The Translational Cancer Research Centres (TCRC) program was established in 2011. Its goal was to facilitate collaborations between clinicians and researchers, and support rapid translation of research findings from bench to bedside.

Since 1 July 2021, the Cancer Institute NSW has modified our translational cancer research funding model to build on the success of the original program.

Achievements

Seven TCRCs were established

New collaborations were formed between researchers and clinicians that would not have existed otherwise.

Sydney Catalyst logo
HCRA logo
Kids Cancer Alliance
Sydney Vital logo
CONCERT logo
TCRN logo
Sydney West logo


1,199 members 

1,199 members from 95 institutions who were actively involved in flagship projects.
 

95 participating institutions

The TCRCs bridged administrative and institutional boundaries by bringing together universities, research institutes, hospitals and local health districts.


The impact of the TCRCs

New and strengthened collaborations between researchers and clinicians helped bridge the gap between research and care and have provided capacity for system-wide practice change. 

The HOTTer West Program

This program resulted in: 

  • The Hepatocellular Carcinoma surveillance program commencing in Sydney West.
  • Strong relationships established with local General Practices.
  • Patient and health practitioner resources developed to raise awareness of viral hepatitis detection and management to prevent liver cancer. 

Hereditary cancer program

This program:

  • increased the efficiency and cost‐effectiveness of BRCA gene mutation testing in the area
  • improved dissemination of information about genetic risk among affected families
  • implemented new diagnostic tools to identify Lynch syndrome cases (Hereditary Bowel Cancer).

Communities of Practice

The TCRCs supported the development of communities of practice which met to promote expertise being transferred across organisations and allowed members to work on common priorities. 

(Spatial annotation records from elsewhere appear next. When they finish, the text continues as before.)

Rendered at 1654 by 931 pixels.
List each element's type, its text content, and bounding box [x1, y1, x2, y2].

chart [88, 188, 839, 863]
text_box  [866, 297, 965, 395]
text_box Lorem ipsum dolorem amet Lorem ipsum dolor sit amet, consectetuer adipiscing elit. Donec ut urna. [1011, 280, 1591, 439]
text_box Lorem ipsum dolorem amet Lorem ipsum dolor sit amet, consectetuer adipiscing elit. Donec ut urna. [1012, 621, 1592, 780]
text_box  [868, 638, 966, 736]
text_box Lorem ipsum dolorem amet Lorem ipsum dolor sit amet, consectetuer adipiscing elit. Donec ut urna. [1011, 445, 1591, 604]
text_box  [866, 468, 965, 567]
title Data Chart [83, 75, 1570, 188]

The Biobanking Stakeholder Network reduced the fragmentation of biobanks across NSW. Progress was made in:

  • standardising consent processes for unspecified use of specimens and data
  • maximising research using biobanks
  • linking data
  • supporting the work of NSW Pathology and the Ministry of Health.

The Implementation Group Community of Practice supported the translation of research findings into policy and practice. Priority projects addressed:

  • developing an implementation science education program
  • smoking cessation support for cancer patients.

Communities of practice provided a structure for coordination and collaboration between diverse, multidisciplinary research teams.